Especialistas revelaram no início da semana a descoberta de uma falha de segurança importante batizada como Freak. O problema afeta versões dos principais navegadores do mercado para Android, iOS e OS X. Mas o Windows não ficou de fora por muito tempo: na quinta-feira (5), a Microsoft alertou que seus sistemas também são afetados.

O Freak (referência para Factoring RSA Export Keys) é uma vulnerabilidade que permite a um invasor quebrar a criptografia proporcionada pelo HTTPS e, assim, ter acesso a dados sigilosos trocados entre o navegador e um site.

A falha remonta aos anos 1990, quando o governo dos Estados Unidos determinou, apesar das manifestações contrárias de profissionais da área, que empresas e organizações limitassem a força de criptografia de seus sites. Dessa forma, as autoridades teriam mais facilidade para burlar a proteção desses serviços durante investigações.

Essa restrição levou ao uso de chaves de até 512 bits em relação ao algoritmo de criptografia RSA, que é o padrão usado no HTTPS.

Segurança

No final da mesma década, porém, a limitação foi derrubada. Mas os especialistas descobriram que, até hoje, muitos navegadores ainda suportam as chaves fracas. Para piorar, uma verificação em mais de 14 milhões de sites mostrou que 36% deles aceitam essas chaves. Muitos desses endereços pertencem a instituições bancárias e serviços de comércio eletrônico.

Ao acessar o site freakattack.com, você pode saber se o seu navegador tem o problema. A página também revela quais os sãos os sites mais populares suscetíveis ao Freak, assim como os browsers vulneráveis: Chrome para OS X e Android, o navegador padrão do Android 4.3 e inferiores, Safari para OS X e iOS, BlackBerry Browser e Opera para OS X e Linux.

Em relação ao Windows, a Microsoft esclareceu que, por meio da incorporação de um código na biblioteca Secure Channel, o problema afeta o Internet Explorer de todas as versões da plataforma a partir do Vista e, no caso de servidores, a partir do Windows Server 2003.
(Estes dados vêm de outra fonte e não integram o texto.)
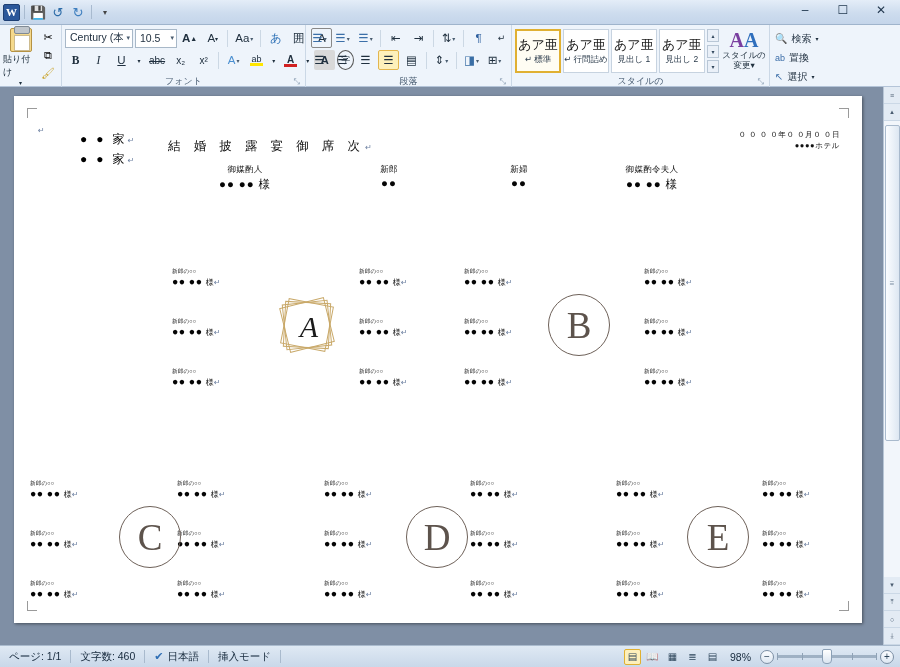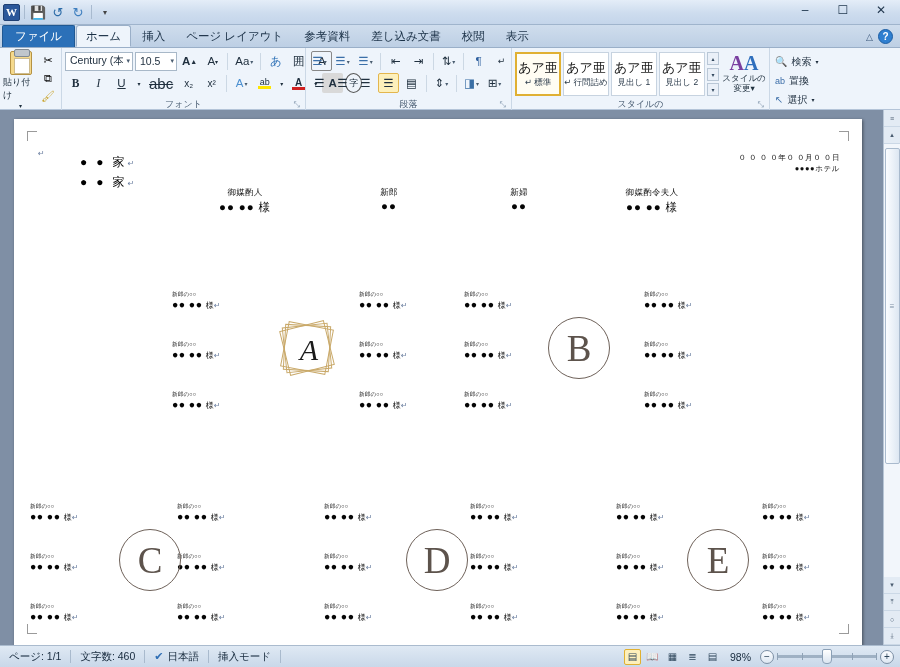"ファイル" div.tabstrip { html: <div> <div>ファイル</div> <div>ホーム</div> <div>挿入</div> <div>ページ レイアウト</div> <div>参考資料</div> <div>差し込み文書</div> <div>校閲</div> <div>表示</div> <div> <div>△</div> <div>?</div> </div> </div> -> none }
O Chrome para OS X e o navegador padrão do Android já foram corrigidos. A Apple promete liberar a correção das versões do Safari na próxima semana. Quanto ao Internet Explorer, a Microsoft afirma já estar trabalhando em uma solução. Enquanto isso, a companhia sugere a desativação da chave RSA em relação aos casos mais críticos. Há instruções para o procedimento aqui.

Até o momento, não há novidades sobre a atualização dos demais navegadores.